Wait for housing is often frustrating, but well worth it

key in lock editAfter four years of homelessness, Charles moved into his own apartment on June 2.
It was a day he won’t soon forget.  “This is a revolutionary day for me,” Charles said.  “My homelessness is over.  It took a lot of blood, sweat and tears getting here.”
Prior to being housed Charles spent many nights on the porch of a building adjacent to Phoenix Health Center.  “That’s not right, it’s dehumanizing,” he said.  “This is the greatest country in the world.  Just get me off the streets and I’ll take it from there.  I don’t need a hand out, just a hand up.  There are a lot of good men out here that are just stuck.”
The process of becoming eligible for supported housing can be long and frustrating.  It often begins with an eligibility assessment after which the individual receives a score which can determine how quickly he’s placed in housing.
Charles completed the assessment and was told he qualified to receive housing.  But his patience was tested as he witnessed other people he knew get housing.
“I was about to leave town,” said Charles.  “Several friends of mine got housing and yet I was still homeless.  It left a bad taste in my mouth for Louisville, and even St. John Center.  I was so frustrated.”

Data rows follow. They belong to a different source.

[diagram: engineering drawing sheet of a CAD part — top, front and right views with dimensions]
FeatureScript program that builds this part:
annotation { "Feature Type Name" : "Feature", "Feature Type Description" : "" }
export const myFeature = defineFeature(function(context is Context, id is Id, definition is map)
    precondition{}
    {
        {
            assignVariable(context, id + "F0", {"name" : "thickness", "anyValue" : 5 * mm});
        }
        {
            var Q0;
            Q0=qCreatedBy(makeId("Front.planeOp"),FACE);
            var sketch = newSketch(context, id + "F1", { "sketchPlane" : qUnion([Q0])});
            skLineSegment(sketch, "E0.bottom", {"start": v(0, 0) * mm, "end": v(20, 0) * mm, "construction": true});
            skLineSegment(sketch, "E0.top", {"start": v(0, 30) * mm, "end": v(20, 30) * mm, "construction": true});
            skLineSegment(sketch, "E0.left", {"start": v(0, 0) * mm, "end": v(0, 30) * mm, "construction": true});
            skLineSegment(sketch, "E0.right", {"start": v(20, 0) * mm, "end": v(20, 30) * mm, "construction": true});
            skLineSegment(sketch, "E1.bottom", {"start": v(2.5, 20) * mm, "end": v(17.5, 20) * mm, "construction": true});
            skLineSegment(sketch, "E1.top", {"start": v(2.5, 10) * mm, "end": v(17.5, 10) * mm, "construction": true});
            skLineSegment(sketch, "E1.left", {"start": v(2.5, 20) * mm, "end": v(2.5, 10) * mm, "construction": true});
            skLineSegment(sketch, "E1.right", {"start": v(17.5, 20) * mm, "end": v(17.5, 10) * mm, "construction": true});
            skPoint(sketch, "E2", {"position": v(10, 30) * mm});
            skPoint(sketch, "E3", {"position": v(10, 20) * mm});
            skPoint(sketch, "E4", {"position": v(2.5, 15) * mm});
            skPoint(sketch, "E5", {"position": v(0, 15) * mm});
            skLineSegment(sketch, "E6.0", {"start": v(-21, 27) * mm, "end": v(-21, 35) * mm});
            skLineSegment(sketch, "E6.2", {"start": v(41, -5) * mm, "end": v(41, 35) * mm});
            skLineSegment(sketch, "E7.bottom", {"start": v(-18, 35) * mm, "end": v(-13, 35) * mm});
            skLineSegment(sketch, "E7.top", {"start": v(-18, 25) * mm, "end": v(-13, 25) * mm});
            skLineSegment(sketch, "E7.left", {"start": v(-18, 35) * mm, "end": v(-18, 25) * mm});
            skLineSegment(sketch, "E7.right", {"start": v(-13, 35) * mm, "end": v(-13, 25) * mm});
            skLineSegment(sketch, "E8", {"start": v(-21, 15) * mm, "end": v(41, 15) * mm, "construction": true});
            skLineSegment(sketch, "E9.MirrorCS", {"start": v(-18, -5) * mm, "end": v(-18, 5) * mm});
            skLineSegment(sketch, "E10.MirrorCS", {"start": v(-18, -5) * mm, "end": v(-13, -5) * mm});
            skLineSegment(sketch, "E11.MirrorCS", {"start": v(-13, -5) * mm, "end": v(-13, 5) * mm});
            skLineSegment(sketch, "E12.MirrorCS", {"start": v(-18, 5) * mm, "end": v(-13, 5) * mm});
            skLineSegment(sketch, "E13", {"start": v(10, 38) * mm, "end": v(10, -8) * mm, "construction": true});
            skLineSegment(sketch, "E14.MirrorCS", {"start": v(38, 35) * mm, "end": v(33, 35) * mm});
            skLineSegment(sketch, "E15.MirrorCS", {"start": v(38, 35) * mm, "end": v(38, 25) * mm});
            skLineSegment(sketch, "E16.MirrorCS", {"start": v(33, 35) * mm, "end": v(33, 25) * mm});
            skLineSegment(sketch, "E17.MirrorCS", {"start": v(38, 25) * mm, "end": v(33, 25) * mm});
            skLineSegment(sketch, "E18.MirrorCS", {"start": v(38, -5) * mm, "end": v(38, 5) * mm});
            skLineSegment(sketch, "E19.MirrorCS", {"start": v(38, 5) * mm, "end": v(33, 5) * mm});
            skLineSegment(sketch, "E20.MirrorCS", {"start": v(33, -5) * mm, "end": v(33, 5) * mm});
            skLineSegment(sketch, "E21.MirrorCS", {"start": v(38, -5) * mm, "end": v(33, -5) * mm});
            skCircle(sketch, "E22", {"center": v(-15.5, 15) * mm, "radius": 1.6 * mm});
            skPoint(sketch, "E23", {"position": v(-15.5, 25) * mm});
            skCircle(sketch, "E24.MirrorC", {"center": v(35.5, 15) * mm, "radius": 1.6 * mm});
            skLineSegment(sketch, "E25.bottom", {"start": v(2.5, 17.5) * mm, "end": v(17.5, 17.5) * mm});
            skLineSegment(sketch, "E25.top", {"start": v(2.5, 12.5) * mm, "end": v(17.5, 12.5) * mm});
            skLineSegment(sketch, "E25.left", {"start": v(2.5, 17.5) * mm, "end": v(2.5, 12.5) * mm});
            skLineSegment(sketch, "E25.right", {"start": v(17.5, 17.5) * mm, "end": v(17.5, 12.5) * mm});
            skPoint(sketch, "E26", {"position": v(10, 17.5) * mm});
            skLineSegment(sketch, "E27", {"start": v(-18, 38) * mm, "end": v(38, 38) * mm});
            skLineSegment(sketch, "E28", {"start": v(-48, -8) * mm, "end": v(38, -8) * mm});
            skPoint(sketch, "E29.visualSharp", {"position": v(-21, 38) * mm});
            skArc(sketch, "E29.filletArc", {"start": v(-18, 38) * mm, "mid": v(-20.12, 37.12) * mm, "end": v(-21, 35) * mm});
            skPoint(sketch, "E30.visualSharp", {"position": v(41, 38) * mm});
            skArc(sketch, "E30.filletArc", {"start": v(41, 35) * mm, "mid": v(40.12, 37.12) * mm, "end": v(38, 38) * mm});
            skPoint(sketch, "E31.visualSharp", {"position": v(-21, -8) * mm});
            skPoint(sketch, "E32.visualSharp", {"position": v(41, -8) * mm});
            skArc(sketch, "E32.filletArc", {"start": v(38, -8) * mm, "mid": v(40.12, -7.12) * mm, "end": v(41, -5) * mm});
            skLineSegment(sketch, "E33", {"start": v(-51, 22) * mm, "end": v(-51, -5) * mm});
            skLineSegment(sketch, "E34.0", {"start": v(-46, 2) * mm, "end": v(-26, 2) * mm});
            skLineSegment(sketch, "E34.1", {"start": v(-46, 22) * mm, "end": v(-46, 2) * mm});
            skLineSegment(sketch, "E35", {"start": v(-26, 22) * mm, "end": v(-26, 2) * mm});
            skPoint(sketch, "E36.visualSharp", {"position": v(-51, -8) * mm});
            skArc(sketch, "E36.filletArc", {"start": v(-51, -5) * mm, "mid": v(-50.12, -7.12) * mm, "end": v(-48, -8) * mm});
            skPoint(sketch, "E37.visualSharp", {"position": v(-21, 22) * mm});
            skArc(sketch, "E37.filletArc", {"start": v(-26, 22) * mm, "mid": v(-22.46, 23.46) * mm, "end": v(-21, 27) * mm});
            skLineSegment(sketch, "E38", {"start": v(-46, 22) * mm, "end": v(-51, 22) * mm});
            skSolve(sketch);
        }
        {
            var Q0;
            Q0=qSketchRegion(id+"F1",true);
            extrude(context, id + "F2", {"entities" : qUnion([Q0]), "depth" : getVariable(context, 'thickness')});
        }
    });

“Charles struggled, like so many others, with feeling frustrated at the bureaucracy surrounding housing assistance and the delay he had to endure before receiving help,” explained Tom Parmenter, the St. John Center housing case manager assigned to Charles.  “Dealing with despair about not receiving help in a timely manner is a very common experience for those people battling homelessness.  I think a good part of our work here is helping combat that sense of despair.”
With Tom in his corner, Charles was soon feeling better about St. John Center.  “You all do good work here,” he said.  “You all think you’re just coming to work, but you really save lives.”

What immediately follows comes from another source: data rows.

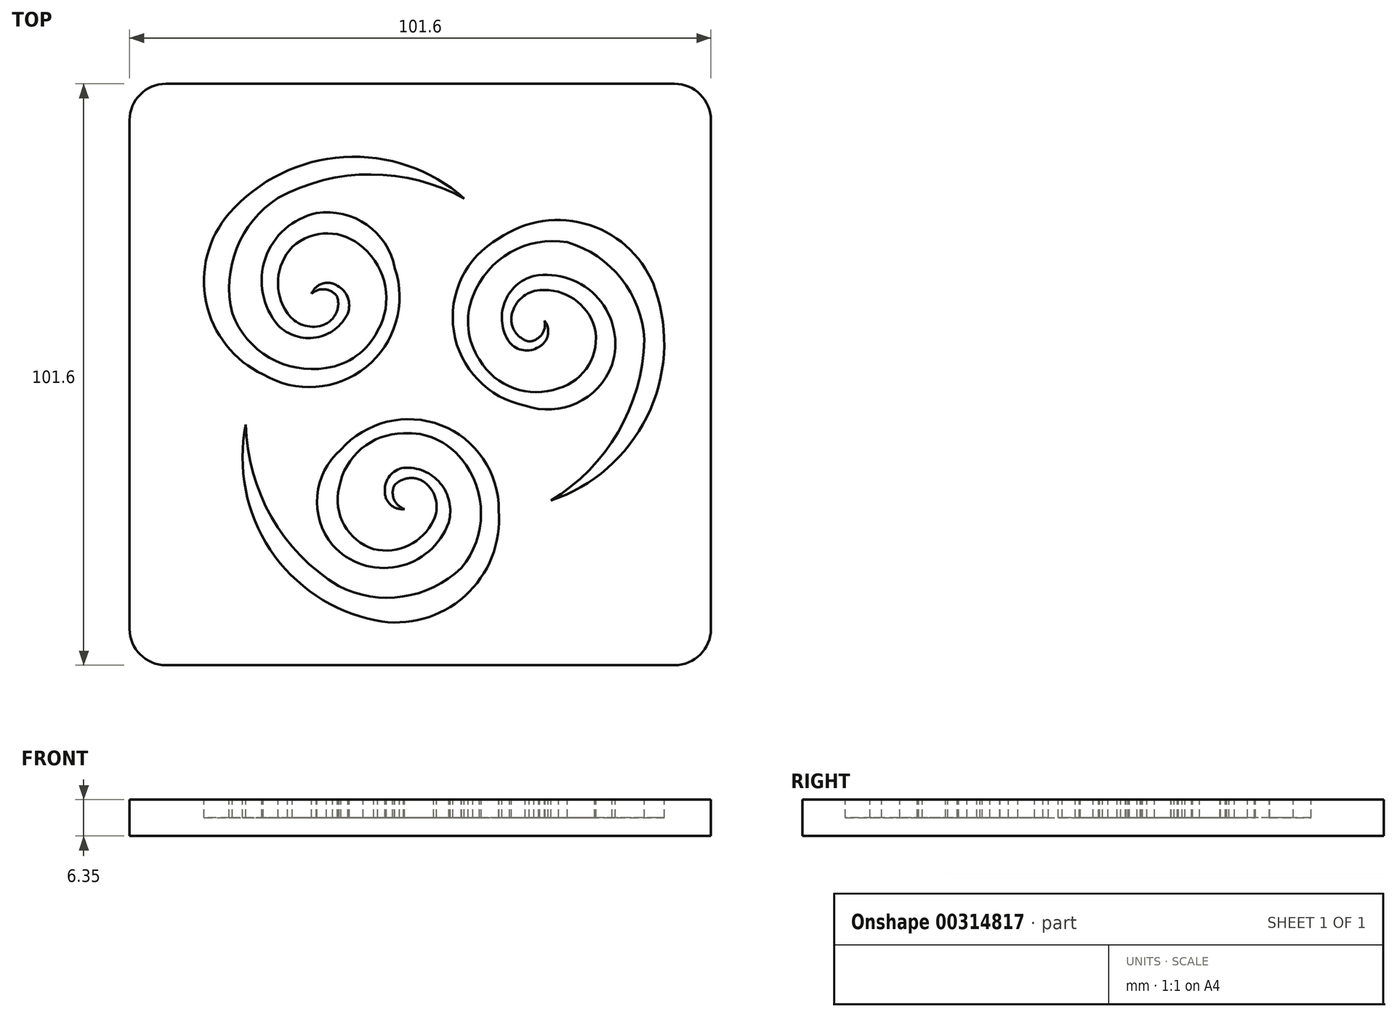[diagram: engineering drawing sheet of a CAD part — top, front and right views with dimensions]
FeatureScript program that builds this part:
annotation { "Feature Type Name" : "Feature", "Feature Type Description" : "" }
export const myFeature = defineFeature(function(context is Context, id is Id, definition is map)
    precondition{}
    {
        {
            var Q0;
            Q0=qCreatedBy(makeId("Top.planeOp"),FACE);
            var sketch = newSketch(context, id + "F0", { "sketchPlane" : qUnion([Q0])});
            skLineSegment(sketch, "E0.bottom", {"start": v(-44.45, 50.8) * mm, "end": v(44.45, 50.8) * mm});
            skLineSegment(sketch, "E0.top", {"start": v(-44.45, -50.8) * mm, "end": v(44.45, -50.8) * mm});
            skLineSegment(sketch, "E0.left", {"start": v(-50.8, 44.45) * mm, "end": v(-50.8, -44.45) * mm});
            skLineSegment(sketch, "E0.right", {"start": v(50.8, 44.45) * mm, "end": v(50.8, -44.45) * mm});
            skPoint(sketch, "E1.visualSharp", {"position": v(-50.8, 50.8) * mm});
            skArc(sketch, "E1.filletArc", {"start": v(-44.45, 50.8) * mm, "mid": v(-48.94, 48.94) * mm, "end": v(-50.8, 44.45) * mm});
            skPoint(sketch, "E2.visualSharp", {"position": v(50.8, 50.8) * mm});
            skArc(sketch, "E2.filletArc", {"start": v(50.8, 44.45) * mm, "mid": v(48.94, 48.94) * mm, "end": v(44.45, 50.8) * mm});
            skPoint(sketch, "E3.visualSharp", {"position": v(50.8, -50.8) * mm});
            skArc(sketch, "E3.filletArc", {"start": v(44.45, -50.8) * mm, "mid": v(48.94, -48.94) * mm, "end": v(50.8, -44.45) * mm});
            skPoint(sketch, "E4.visualSharp", {"position": v(-50.8, -50.8) * mm});
            skArc(sketch, "E4.filletArc", {"start": v(-50.8, -44.45) * mm, "mid": v(-48.94, -48.94) * mm, "end": v(-44.45, -50.8) * mm});
            skSolve(sketch);
        }
        {
            var Q0;
            Q0 = qSketchRegion(id + "F0", true);
            extrude(context, id + "F1", {"entities" : qUnion([Q0]), "depth" : 6.35 * mm});
        }
        {
            var Q0;
            Q0=makeQuery(id+"F1.opExtrude","CAP_FACE",FACE,{"disambiguationData":[OSD([sQuery(id+"F0.wireOp",EDGE,"E0.bottom"),sQuery(id+"F0.wireOp",EDGE,"E0.top"),sQuery(id+"F0.wireOp",EDGE,"E0.left"),sQuery(id+"F0.wireOp",EDGE,"E0.right"),sQuery(id+"F0.wireOp",EDGE,"E1.filletArc"),sQuery(id+"F0.wireOp",EDGE,"E2.filletArc"),sQuery(id+"F0.wireOp",EDGE,"E3.filletArc"),sQuery(id+"F0.wireOp",EDGE,"E4.filletArc")])],"isStart":false});
            var sketch = newSketch(context, id + "F2", { "sketchPlane" : qUnion([Q0])});
            skArc(sketch, "E5", {"start": v(7.66, 30.77) * mm, "mid": v(-13.4, 38) * mm, "end": v(-33.37, 28.19) * mm});
            skArc(sketch, "E6", {"start": v(-33.37, 28.19) * mm, "mid": v(-37.42, 12.61) * mm, "end": v(-27.43, 0) * mm});
            skArc(sketch, "E7", {"start": v(-27.43, 0) * mm, "mid": v(-9.47, 1.3) * mm, "end": v(-4.45, 18.58) * mm});
            skArc(sketch, "E8", {"start": v(-4.45, 18.58) * mm, "mid": v(-9.36, 26.18) * mm, "end": v(-18.17, 28.19) * mm});
            skArc(sketch, "E9", {"start": v(-18.17, 28.19) * mm, "mid": v(-27.07, 20.29) * mm, "end": v(-24.84, 8.6) * mm});
            skArc(sketch, "E10", {"start": v(-24.84, 8.6) * mm, "mid": v(-18.2, 6.47) * mm, "end": v(-12.66, 10.7) * mm});
            skArc(sketch, "E11", {"start": v(-12.66, 10.7) * mm, "mid": v(-12.68, 13.47) * mm, "end": v(-14.52, 15.54) * mm});
            skArc(sketch, "E12", {"start": v(-14.52, 15.54) * mm, "mid": v(-17.09, 15.88) * mm, "end": v(-19, 14.13) * mm});
            skArc(sketch, "E13", {"start": v(-14.52, 13.6) * mm, "mid": v(-16.64, 14.89) * mm, "end": v(-19, 14.13) * mm});
            skArc(sketch, "E14", {"start": v(-17.14, 8.6) * mm, "mid": v(-14.78, 10.55) * mm, "end": v(-14.52, 13.6) * mm});
            skArc(sketch, "E15", {"start": v(-23.19, 10.7) * mm, "mid": v(-20.51, 8.65) * mm, "end": v(-17.14, 8.6) * mm});
            skArc(sketch, "E16", {"start": v(-22.35, 22.28) * mm, "mid": v(-24.85, 16.64) * mm, "end": v(-23.19, 10.7) * mm});
            skArc(sketch, "E17", {"start": v(-10, 22.15) * mm, "mid": v(-16.15, 24.67) * mm, "end": v(-22.35, 22.28) * mm});
            skArc(sketch, "E18", {"start": v(-7.42, 7.68) * mm, "mid": v(-6.1, 15.38) * mm, "end": v(-10, 22.15) * mm});
            skArc(sketch, "E19", {"start": v(-16.41, 1.14) * mm, "mid": v(-11.1, 3.3) * mm, "end": v(-7.42, 7.68) * mm});
            skArc(sketch, "E20", {"start": v(-32.86, 10.7) * mm, "mid": v(-26.36, 2.96) * mm, "end": v(-16.41, 1.14) * mm});
            skArc(sketch, "E21", {"start": v(-24.85, 30.87) * mm, "mid": v(-32.08, 22.06) * mm, "end": v(-32.86, 10.7) * mm});
            skPoint(sketch, "E21.startSnap0", {"position": v(-24.85, 16.64) * mm});
            skArc(sketch, "E22", {"start": v(7.66, 30.77) * mm, "mid": v(-8.58, 34.97) * mm, "end": v(-24.85, 30.87) * mm});
            skArc(sketch, "E23.1.0", {"start": v(-2.94, -10.27) * mm, "mid": v(-10.27, -12.97) * mm, "end": v(-14.18, -19.74) * mm});
            skArc(sketch, "E23.1.1", {"start": v(-30.48, -8.75) * mm, "mid": v(-26, -24.92) * mm, "end": v(-14.3, -36.95) * mm});
            skArc(sketch, "E23.1.2", {"start": v(7.17, -33.81) * mm, "mid": v(10.62, -24.3) * mm, "end": v(7.22, -14.79) * mm});
            skPoint(sketch, "E23.1.3", {"position": v(-1.99, -29.84) * mm});
            skArc(sketch, "E23.1.4", {"start": v(-14.18, -19.74) * mm, "mid": v(-13.29, -26.32) * mm, "end": v(-8.12, -30.5) * mm});
            skArc(sketch, "E23.1.5", {"start": v(1.12, -19.14) * mm, "mid": v(-1.75, -18.08) * mm, "end": v(-4.52, -19.38) * mm});
            skArc(sketch, "E23.1.6", {"start": v(7.22, -14.79) * mm, "mid": v(2.7, -11.27) * mm, "end": v(-2.94, -10.27) * mm});
            skArc(sketch, "E23.1.7", {"start": v(2.33, -25.43) * mm, "mid": v(2.77, -22.09) * mm, "end": v(1.12, -19.14) * mm});
            skArc(sketch, "E23.1.8", {"start": v(-14.3, -36.95) * mm, "mid": v(-3.07, -38.81) * mm, "end": v(7.17, -33.81) * mm});
            skArc(sketch, "E23.1.9", {"start": v(-8.12, -30.5) * mm, "mid": v(-1.99, -29.84) * mm, "end": v(2.33, -25.43) * mm});
            skArc(sketch, "E23.1.10", {"start": v(-30.48, -8.75) * mm, "mid": v(-26.22, -30.6) * mm, "end": v(-7.72, -43) * mm});
            skArc(sketch, "E23.1.11", {"start": v(-2.93, -16.32) * mm, "mid": v(-5.33, -17.71) * mm, "end": v(-6.2, -20.34) * mm});
            skArc(sketch, "E23.1.12", {"start": v(4.98, -25.81) * mm, "mid": v(3.5, -19) * mm, "end": v(-2.93, -16.32) * mm});
            skArc(sketch, "E23.1.13", {"start": v(-7.72, -43) * mm, "mid": v(7.79, -38.71) * mm, "end": v(13.71, -23.75) * mm});
            skArc(sketch, "E23.1.14", {"start": v(13.71, -23.75) * mm, "mid": v(3.61, -8.85) * mm, "end": v(-13.87, -13.14) * mm});
            skArc(sketch, "E23.1.15", {"start": v(-15.33, -29.83) * mm, "mid": v(-4.03, -33.6) * mm, "end": v(4.98, -25.81) * mm});
            skArc(sketch, "E23.1.16", {"start": v(-13.87, -13.14) * mm, "mid": v(-18, -21.2) * mm, "end": v(-15.33, -29.83) * mm});
            skArc(sketch, "E23.1.17", {"start": v(-4.52, -19.38) * mm, "mid": v(-4.57, -21.85) * mm, "end": v(-2.74, -23.51) * mm});
            skArc(sketch, "E23.1.18", {"start": v(-6.2, -20.34) * mm, "mid": v(-5.2, -22.74) * mm, "end": v(-2.74, -23.51) * mm});
            skArc(sketch, "E23.2.0", {"start": v(10.36, 2.6) * mm, "mid": v(16.37, -2.4) * mm, "end": v(24.18, -2.41) * mm});
            skArc(sketch, "E23.2.1", {"start": v(22.82, -22.02) * mm, "mid": v(34.58, -10.06) * mm, "end": v(39.16, 6.08) * mm});
            skArc(sketch, "E23.2.2", {"start": v(25.7, 23.11) * mm, "mid": v(15.74, 21.35) * mm, "end": v(9.2, 13.64) * mm});
            skPoint(sketch, "E23.2.3", {"position": v(26.84, 13.2) * mm});
            skArc(sketch, "E23.2.4", {"start": v(24.18, -2.41) * mm, "mid": v(29.44, 1.65) * mm, "end": v(30.48, 8.22) * mm});
            skArc(sketch, "E23.2.5", {"start": v(16.02, 10.55) * mm, "mid": v(16.53, 7.53) * mm, "end": v(19.04, 5.77) * mm});
            skArc(sketch, "E23.2.6", {"start": v(9.2, 13.64) * mm, "mid": v(8.4, 7.97) * mm, "end": v(10.36, 2.6) * mm});
            skArc(sketch, "E23.2.7", {"start": v(20.86, 14.73) * mm, "mid": v(17.74, 13.44) * mm, "end": v(16.02, 10.55) * mm});
            skArc(sketch, "E23.2.8", {"start": v(39.16, 6.08) * mm, "mid": v(35.15, 16.75) * mm, "end": v(25.7, 23.11) * mm});
            skArc(sketch, "E23.2.9", {"start": v(30.48, 8.22) * mm, "mid": v(26.84, 13.2) * mm, "end": v(20.86, 14.73) * mm});
            skArc(sketch, "E23.2.10", {"start": v(22.82, -22.02) * mm, "mid": v(39.6, -7.4) * mm, "end": v(41.1, 14.8) * mm});
            skArc(sketch, "E23.2.11", {"start": v(15.6, 5.62) * mm, "mid": v(18, 4.25) * mm, "end": v(20.72, 4.8) * mm});
            skArc(sketch, "E23.2.12", {"start": v(19.87, 17.22) * mm, "mid": v(14.7, 12.53) * mm, "end": v(15.6, 5.62) * mm});
            skArc(sketch, "E23.2.13", {"start": v(41.1, 14.8) * mm, "mid": v(29.63, 26.1) * mm, "end": v(13.71, 23.75) * mm});
            skArc(sketch, "E23.2.14", {"start": v(13.71, 23.75) * mm, "mid": v(5.86, 7.55) * mm, "end": v(18.32, -5.44) * mm});
            skArc(sketch, "E23.2.15", {"start": v(33.5, 1.64) * mm, "mid": v(31.1, 13.3) * mm, "end": v(19.87, 17.22) * mm});
            skArc(sketch, "E23.2.16", {"start": v(18.32, -5.44) * mm, "mid": v(27.35, -4.99) * mm, "end": v(33.5, 1.64) * mm});
            skArc(sketch, "E23.2.17", {"start": v(19.04, 5.77) * mm, "mid": v(21.21, 6.96) * mm, "end": v(21.73, 9.39) * mm});
            skArc(sketch, "E23.2.18", {"start": v(20.72, 4.8) * mm, "mid": v(22.3, 6.86) * mm, "end": v(21.73, 9.39) * mm});
            skPoint(sketch, "E23.center", {"position": v(0, 0) * mm});
            skSolve(sketch);
        }
        {
            var Q0;
            Q0 = qSketchRegion(id + "F2", true);
            extrude(context, id + "F3", {"entities" : qUnion([Q0]), "operationType" : NewBodyOperationType.REMOVE, "oppositeDirection" : true, "depth" : 3.17 * mm});
        }
    });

Having a place of his own has eased Charles’ mind.  “I get uninterrupted rest, have peace of mind, and feel safe now,” he said.  “When you sleep outside people can walk up on you in the middle of the night and you never know what is in their mind.”

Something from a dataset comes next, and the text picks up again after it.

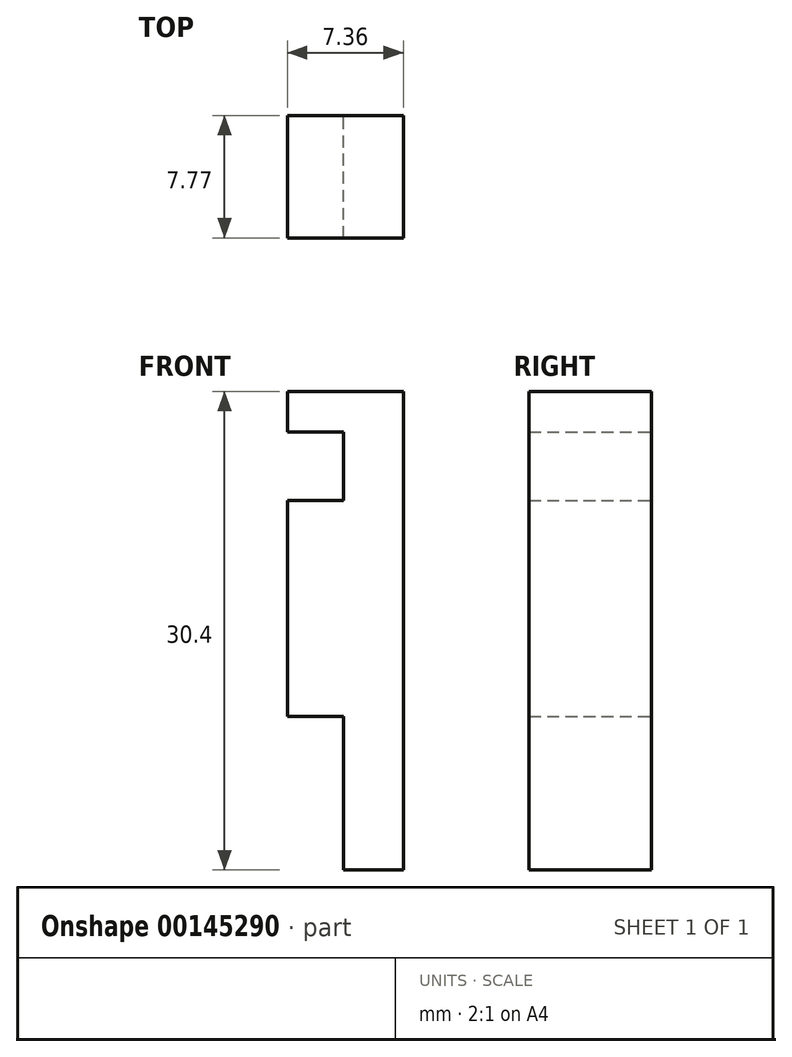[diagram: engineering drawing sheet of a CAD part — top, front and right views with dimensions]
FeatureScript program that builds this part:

According to Tom, Charles has long had a good work ethic and a variety of skills that should bode well for his future.  “I have known him to work at several different jobs, but he was having trouble holding onto them due to difficulties with showing up punctually due to challenges he was facing staying on the street,” said Tom.  “With his many job skills Charles should be able to find work that he will be able to hold onto now that he has a consistent living arrangement.”
Charles’ next victory would be to put his forklift and cherry picker skills to work in a warehouse.